N.Y. Comp. Codes R. & Regs. Tit. 10 § 86-4.16 - Revisions in certified rates
(a)
The commissioner shall consider only those applications for prospective
revisions of certified or approved rates which are in writing and which address
one or more of the issues set forth in this section.
(b) Errors, whether mathematical or clerical,
made by the department or an article 43 corporation in the rate calculation
process or in the development of group ceilings, and errors, whether
mathematical or clerical or otherwise, in data submitted by a facility, when
the revised data submitted meet the same certification requirements as the
original data, may be the basis for an application for prospective revision of
a certified or approved rate. Such errors may include, but shall not be limited
to, the following areas related to the development of reimbursable costs:
(1) funding of depreciation, capital costs,
patient visits/procedures; and
(2)
nonallowable costs, such as revenue recoveries. Applications pursuant to this
subdivision must be submitted within 120 days of receipt of the applicable
title XIX or article 43 corporation program initial rate computation sheet. Any
modified rate certified or approved pursuant to this paragraph shall be
effective the first day of the rate period. If not commenced within 120 days of
receipt of the commissioner's initial rate computation sheet, a rate appeal
pursuant to this subdivision may be initiated at time of audit of the base-year
cost figures upon or prior to receipt of the notice of program reimbursement.
Such rate appeals shall be recognized only to the extent that they are based
upon mathematical or clerical errors in cost and/or statistical data originally
submitted by the facility, or revisions initiated by a third-party fiscal
intermediary or, in the case of a governmental facility, by the sponsor
government, or mathematical or clerical errors made by the Department of
Health. Such notice of appeal must be presented in writing prior to or at the
exit conference for such audits.
(c) Documented increases in the overall
operating costs of a facility resulting from the implementation of additional
or expanded programs, staff or services specifically mandated for the facility
by the commissioner may be the basis for an application for prospective
revision of a certified or approved rate. An appeal may be submitted pursuant
to this subdivision at any time throughout the rate period, or within 60 days
after the end of the rate period. Any modified rate certified or approved
pursuant to this subdivision shall be effective on the date additional staff
not reflected in the base year is hired by the facility.

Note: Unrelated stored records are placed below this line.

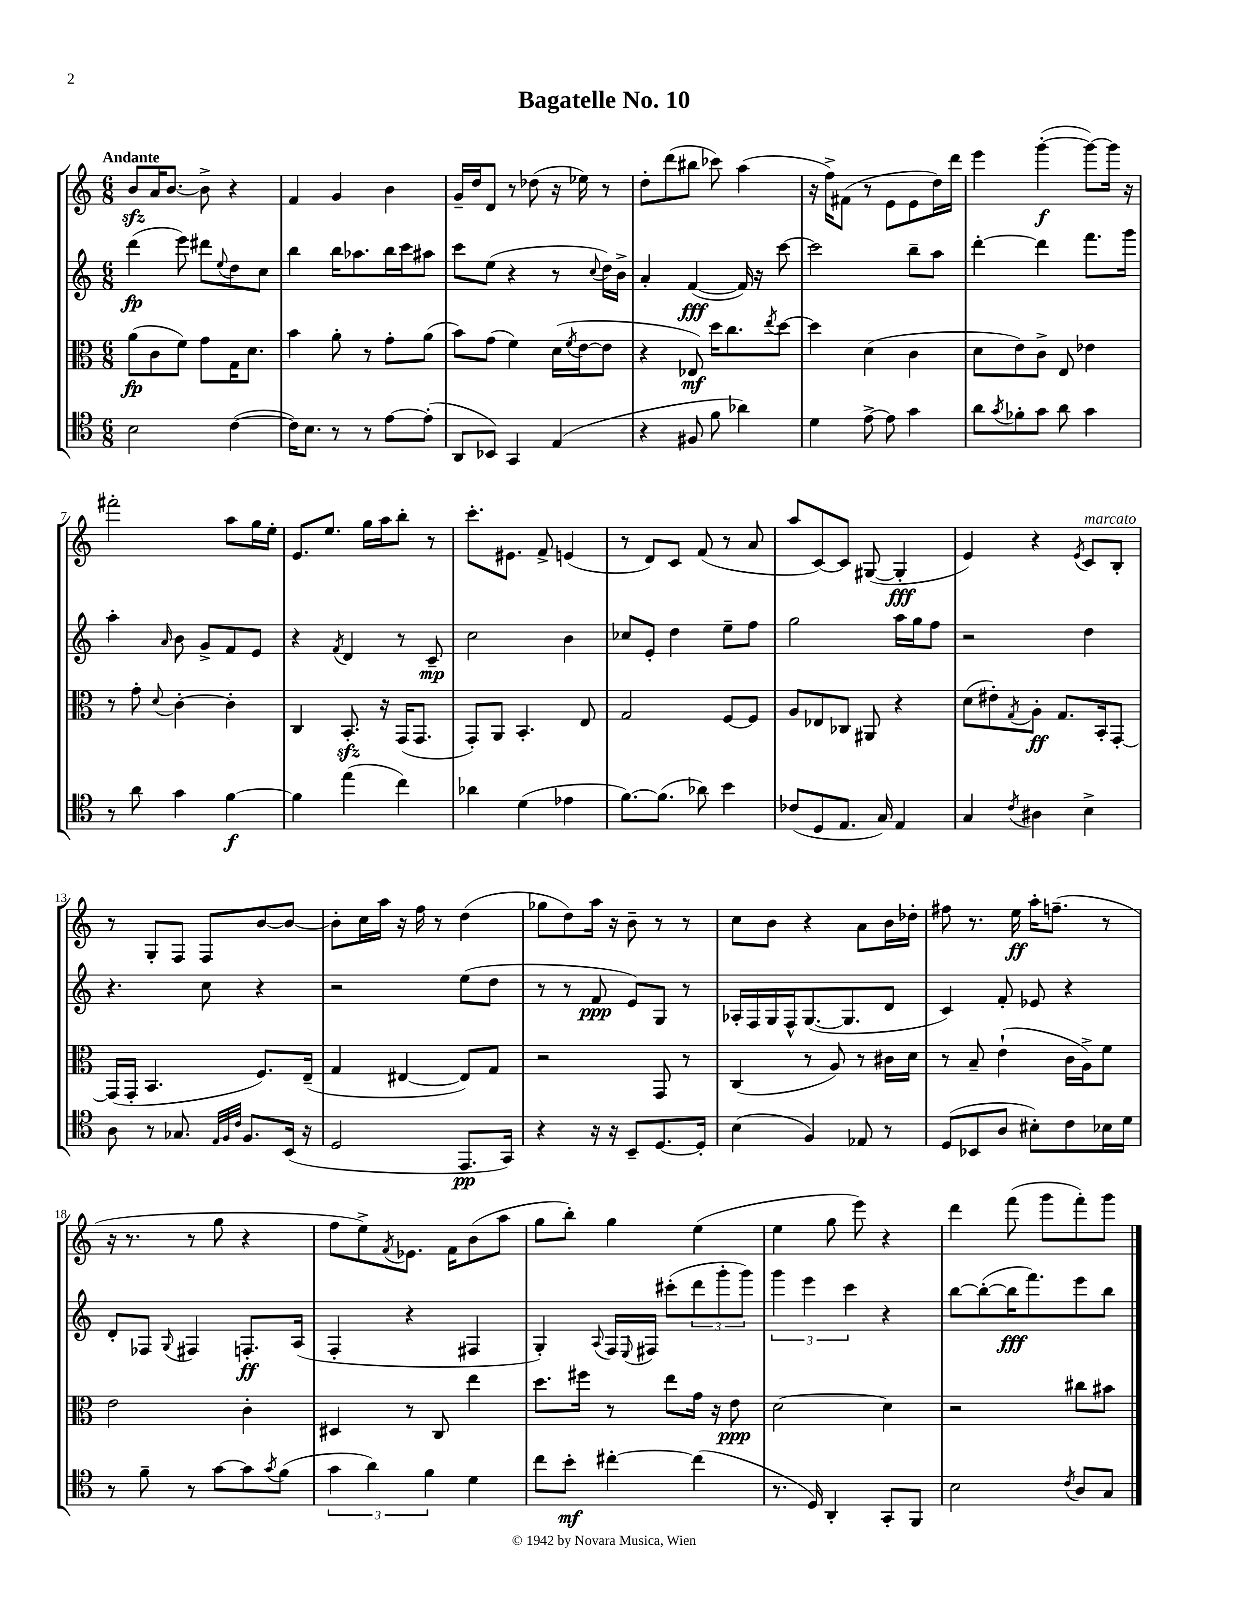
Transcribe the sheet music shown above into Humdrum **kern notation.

**kern	**dynam	**kern	**dynam	**kern	**dynam	**kern	**dynam
*part4	*part4	*part3	*part3	*part2	*part2	*part1	*part1
*staff4	*staff4	*staff3	*staff3	*staff2	*staff2	*staff1	*staff1
*clefC4	*	*clefC3	*	*clefG2	*	*clefG2	*
*k[]	*	*k[]	*	*k[]	*	*k[]	*
*M6/8	*	*M6/8	*	*M6/8	*	*M6/8	*
=1	=1	=1	=1	=1	=1	=1	=1
!	!	!	!	!	!	!LO:TX:a:B:t=Andante	!
2B\	.	(8a\L	fp	(4ddd\	fp	8bzz/L	.
.	.	8c\	.	.	.	16a/K	.
.	.	.	.	.	.	[8.b/J	.
.	.	8f\J)	.	8eee\)	.	.	.
.	.	8g\L	.	8ddd#X\L	.	8b^\]	.
.	.	.	.	8qqee/	.	.	.
([4c\	.	16G\K	.	8dd\	.	4r	.
.	.	8.d\J	.	.	.	.	.
.	.	.	.	8cc\J	.	.	.
=2	=2	=2	=2	=2	=2	=2	=2
16c\KL])	.	4b\	.	4bb\	.	4f/	.
8.B\J	.	.	.	.	.	.	.
8r	.	8a'\	.	16bb\KL	.	4g/	.
.	.	.	.	8.aa-X\	.	.	.
8r	.	8r	.	.	.	.	.
[8e\L	.	8g'\L	.	16bb\L	.	4b\	.
.	.	.	.	16ccc\J	.	.	.
(8e'\J]	.	(8a\J	.	8aa#X\J	.	.	.
=3	=3	=3	=3	=3	=3	=3	=3
8AA/L	.	8b\L)	.	8ccc\L	.	16g~/LL	.
.	.	.	.	.	.	16dd/J	.
8BB-X/J)	.	(8g\J	.	(8ee\J	.	8d/J	.
4GG/	.	4f\)	.	4r	.	8r	.
.	.	.	.	.	.	(8dd-X\	.
(4E/	.	(16d\LL	.	8r	.	16r	.
.	.	8qf/	.	.	.	.	.
.	.	[16e\J	.	.	.	16ee-X\)	.
.	.	.	.	8qqcc/	.	.	.
.	.	8e\J]	.	16dd\LL)	.	8r	.
.	.	.	.	16b^\JJ	.	.	.
=4	=4	=4	=4	=4	=4	=4	=4
4r	.	4r	.	4a'/	.	8dd'\L	.
.	.	.	.	.	.	(8ddd\	.
8F#X/	.	8E-X/)	mf	([4f/	fff	8bb#X\J	.
8f\	.	16dd\KL	.	.	.	8ccc-X\)	.
.	.	8.cc\	.	.	.	.	.
4a-X\)	.	.	.	16f/])	.	(4aa\	.
.	.	.	.	16r	.	.	.
.	.	8qee/	.	.	.	.	.
.	.	[8dd\J	.	[8ccc\	.	.	.
=5	=5	=5	=5	=5	=5	=5	=5
4d\	.	4dd\]	.	2ccc\]	.	16r	.
.	.	.	.	.	.	16ff^\KL)	.
.	.	.	.	.	.	(8f#X\J	.
[8e^\	.	(4d\	.	.	.	8r	.
8e\]	.	.	.	.	.	8e\L	.
4g\	.	4c\	.	8bb~\L	.	8e\	.
.	.	.	.	8aa\J	.	16dd\L)	.
.	.	.	.	.	.	16ddd\JJ	.
=6	=6	=6	=6	=6	=6	=6	=6
8a\L	.	8d\L	.	[4ddd'\	.	4eee\	.
8qg/	.	.	.	.	.	.	.
8f-X'\	.	8e\)	.	.	.	.	.
8g\J	.	8c^\J	.	4ddd\]	.	([4ggg'\	f
8a\	.	8E/	.	.	.	.	.
4g\	.	4e-X\	.	8.fff\L	.	8ggg\L_)	.
.	.	.	.	.	.	16ggg\Jk]	.
.	.	.	.	16ggg\Jk	.	16r	.
!!LO:LB:g=z
=7	=7	=7	=7	=7	=7	=7	=7
8r	.	8r	.	4aa'\	.	2fff#X'\	.
8a\	.	8g'\	.	.	.	.	.
.	.	8qqd/	.	16qqa/	.	.	.
4g\	.	[4c'\	.	8b\	.	.	.
.	.	.	.	8g^/L	.	.	.
[4f\	f	4c'\]	.	8f/	.	8aa\L	.
.	.	.	.	8e/J	.	16gg\L	.
.	.	.	.	.	.	16ee'\JJ	.
=8	=8	=8	=8	=8	=8	=8	=8
4f\]	.	4C/	.	4r	.	8.e/L	.
.	.	.	.	.	.	8.ee/J	.
.	.	.	.	8qf/	.	.	.
(4ee\	.	8.BBzz'/	.	4d/	.	.	.
.	.	.	.	.	.	16gg\LL	.
.	.	16r	.	.	.	16aa\J	.
4cc\)	.	(16GG/KL	.	8r	.	8bb'\J	.
.	.	8.GG/J	.	.	.	.	.
.	.	.	.	8c~/	mp	8r	.
=9	=9	=9	=9	=9	=9	=9	=9
4a-X\	.	8GG'/L)	.	2cc\	.	8.ccc'\L	.
.	.	8AA/J	.	.	.	.	.
.	.	.	.	.	.	8.e#X\J	.
(4d\	.	4.BB'/	.	.	.	.	.
.	.	.	.	.	.	8f^/	.
4e-X\	.	.	.	4b\	.	(4en/	.
.	.	8E/	.	.	.	.	.
=10	=10	=10	=10	=10	=10	=10	=10
[8.f\L)	.	2G/	.	8cc-X/L	.	8r	.
.	.	.	.	8e'/J	.	8d/L)	.
(8.f\J]	.	.	.	.	.	.	.
.	.	.	.	4dd\	.	8c/J	.
8a-X\)	.	.	.	.	.	(8f/	.
4b\	.	[8F/L	.	8ee~\L	.	8r	.
.	.	8F/J]	.	8ff\J	.	8a/	.
=11	=11	=11	=11	=11	=11	=11	=11
(8c-X/L	.	8A/L	.	2gg\	.	8aa/L	.
8D/	.	8E-X/	.	.	.	[8c/)	.
8.E/J	.	8C-X/J	.	.	.	8c/J]	.
.	.	8AA#X/	.	.	.	([8G#X/	.
16G/)	.	.	.	.	.	.	.
4E/	.	4r	.	16aa\LL	.	4G#'/]	fff
.	.	.	.	16gg\J	.	.	.
.	.	.	.	8ff\J	.	.	.
=12	=12	=12	=12	=12	=12	=12	=12
4G/	.	(8d\L	.	2r	.	4e/)	.
.	.	8e#X'\)	.	.	.	.	.
8qc/	.	8qG/	.	.	.	.	.
4A#X\	.	8A'\J	ff	.	.	4r	.
.	.	8.G/L	.	.	.	.	.
.	.	.	.	.	.	8qe/	.
!	!	!	!	!	!	!LO:TX:a:i:t=marcato	!
4B^\	.	.	.	4dd\	.	8c/L	.
.	.	16BB'/k	.	.	.	.	.
.	.	[8GG'/J	.	.	.	8B'/J	.
!!LO:LB:g=z
=13	=13	=13	=13	=13	=13	=13	=13
8A\	.	(16GG/LL]	.	4.r	.	8r	.
.	.	16GG'/JJ	.	.	.	.	.
8r	.	4.BB/	.	.	.	8G'/L	.
8.G-X/	.	.	.	.	.	8F/J	.
.	.	.	.	8cc\	.	8F/L	.
32qqE/LLL	.	.	.	.	.	.	.
32qqF/	.	.	.	.	.	.	.
32qqc/JJJ	.	.	.	.	.	.	.
8.F/L	.	.	.	.	.	.	.
.	.	8.F/L)	.	4r	.	[8b/	.
(16BB/Jk	.	.	.	.	.	8b/J_	.
16r	.	(16E~/Jk	.	.	.	.	.
=14	=14	=14	=14	=14	=14	=14	=14
2D/	.	4G/	.	2r	.	8b'\L]	.
.	.	.	.	.	.	16cc\L	.
.	.	.	.	.	.	16aa\JJ	.
.	.	[4E#X/	.	.	.	16r	.
.	.	.	.	.	.	16ff\	.
.	.	.	.	.	.	8r	.
8.EE/L	pp	8E#/L])	.	(8ee\L	.	(4dd\	.
.	.	8G/J	.	8dd\J	.	.	.
16GG/Jk)	.	.	.	.	.	.	.
=15	=15	=15	=15	=15	=15	=15	=15
4r	.	2r	.	8r	.	8gg-X\L	.
.	.	.	.	8r	.	8dd\)	.
16r	.	.	.	8f/	ppp	16aa\Jk	.
16r	.	.	.	.	.	16r	.
8BB~/L	.	.	.	8e/L)	.	8b~\	.
[8.D/	.	8GG/	.	8G/J	.	8r	.
.	.	8r	.	8r	.	8r	.
16D'/Jk]	.	.	.	.	.	.	.
=16	=16	=16	=16	=16	=16	=16	=16
(4B\	.	(4C/	.	16A-X'/LL	.	8cc\L	.
.	.	.	.	16F/	.	.	.
.	.	.	.	16G/	.	8b\J	.
.	.	.	.	16F^^/J	.	.	.
4F/)	.	8r	.	([8.G/	.	4r	.
.	.	8A/)	.	.	.	.	.
.	.	.	.	8.G/]	.	.	.
8E-X/	.	8r	.	.	.	8a\L	.
8r	.	16c#X\LL	.	8d/J	.	16b\L	.
.	.	16d\JJ	.	.	.	16dd-X'\JJ	.
=17	=17	=17	=17	=17	=17	=17	=17
(8D/L	.	8r	.	4c/)	.	8ff#X\	.
8BB-X/	.	8B~/	.	.	.	8.r	.
8A/J	.	(4e`\	.	8f'/	.	.	.
.	.	.	.	.	.	16ee\	ff
8B#X'\L)	.	.	.	8e-X/	.	16aa'\KL	.
.	.	.	.	.	.	(8.ffn~\J	.
8c\	.	16c\LL	.	4r	.	.	.
.	.	16A^\J)	.	.	.	.	.
16B-X\L	.	8f\J	.	.	.	8r	.
16d\JJ	.	.	.	.	.	.	.
!!LO:LB:g=z
=18	=18	=18	=18	=18	=18	=18	=18
8r	.	2e\	.	8d'/L	.	16r	.
.	.	.	.	.	.	8.r	.
8f~\	.	.	.	8F-X/J	.	.	.
.	.	.	.	8qqG/	.	.	.
8r	.	.	.	4F#X/	.	8r	.
[8g\L	.	.	.	.	.	8gg\	.
8g\]	.	4c'\	.	8.Fn'/L	ff	4r	.
8qg/	.	.	.	.	.	.	.
(8f\J	.	.	.	.	.	.	.
.	.	.	.	(16A/Jk	.	.	.
=19	=19	=19	=19	=19	=19	=19	=19
6g\	.	4D#X/	.	4F'/	.	8ff\L	.
.	.	.	.	.	.	8ee^\)	.
6a\)	.	.	.	.	.	.	.
.	.	.	.	.	.	8qf/	.
.	.	8r	.	4r	.	8.e-X\J	.
6f\	.	.	.	.	.	.	.
.	.	8C/	.	.	.	.	.
.	.	.	.	.	.	16f\KL	.
4d\	.	4ee\	.	4F#X/	.	(8b\	.
.	.	.	.	.	.	8aa\J	.
=20	=20	=20	=20	=20	=20	=20	=20
8cc\L	.	8.dd\L	.	4G'/)	.	8gg\L	.
8b'\J	mf	.	.	.	.	8bb'\J)	.
.	.	16ff#X\Jk	.	.	.	.	.
.	.	.	.	8qqA/	.	.	.
[4cc#X'\	.	8r	.	16F/LL	.	4gg\	.
.	.	.	.	8qqE/	.	.	.
.	.	.	.	16F#X/JJ	.	.	.
.	.	8ee\L	.	(8ccc#X'\L	.	.	.
(4cc#\]	.	16g\Jk	.	12ddd\	.	(4ee\	.
.	.	16r	.	.	.	.	.
.	.	.	.	12ggg'\	.	.	.
.	.	8e\	ppp	.	.	.	.
.	.	.	.	12ggg\J)	.	.	.
=21	=21	=21	=21	=21	=21	=21	=21
8.r	.	[2d\	.	6ggg\	.	4ee\	.
.	.	.	.	6eee\	.	.	.
16D/)	.	.	.	.	.	.	.
4AA'/	.	.	.	.	.	8gg\	.
.	.	.	.	6ccc\	.	.	.
.	.	.	.	.	.	8eee\)	.
8GG'/L	.	4d\]	.	4r	.	4r	.
8FF/J	.	.	.	.	.	.	.
=22	=22	=22	=22	=22	=22	=22	=22
2B\	.	2r	.	[8bb\L	.	4ddd\	.
.	.	.	.	(8bb'\_	.	.	.
.	.	.	.	16bb\K]	fff	(8fff\	.
.	.	.	.	8.fff\)	.	.	.
.	.	.	.	.	.	8ggg\L	.
8qc/	.	.	.	.	.	.	.
8A/L	.	8cc#X\L	.	8eee\	.	8fff'\)	.
8G/J	.	8b#X\J	.	8bb\J	.	8ggg\J	.
==	==	==	==	==	==	==	==
*-	*-	*-	*-	*-	*-	*-	*-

(d) Documented increases in overall operating
costs of a facility resulting from capital renovation, expansion, replacement
or the inclusion of new programs, staff or services approved by the
commissioner through the certificate of need (CON) process may be the basis for
an application for revision of a certified rate, provided, however, that such
CON approval shall not be required with regard to such applications for rate
revisions which are submitted by federally qualified health centers or rural
health centers which are exempt from such CON approval pursuant to section
2807-z of the Public Health Law. To
receive consideration for reimbursement of such costs in the current rate year,
a facility shall submit, at the time of appeal or as requested by the
commissioner, detailed staffing documentation, proposed budgets and financial
data, anticipated utilization expressed in terms of threshold visits and/or
procedures and, where relevant, the final certified costs of construction
approved by the department. An appeal may be submitted pursuant to this
paragraph at any time throughout the rate period. Any modified rate certified
or approved pursuant to this paragraph shall be effective on the date the new
service or program is implemented or, in the case of capital renovation,
expansion or replacement, on the date the project is completed and in
use.
(e) Upon receipt of actual
cost data for appeals pursuant to subdivisions (c) and (d) of this section, the
modified rate based on projections will be retroactively revised to reflect
actually incurred costs held to operating cost ceiling limitations and
utilization standards set forth in this Subpart.
(f) Appeals pursuant to subdivision (c) or
(d) of this section for subsequent rate periods must be submitted for each
subsequent period within 120 days of receipt of the commissioner's initial rate
computation sheet for that year.
(g) Appeals to adjustments made as a result
of audits conducted by the Department of Health may be the basis for an
application for rate revision. The specific items of appeal and any material
documentation necessary to support provider's position must be submitted within
30 days of the receipt of the audit.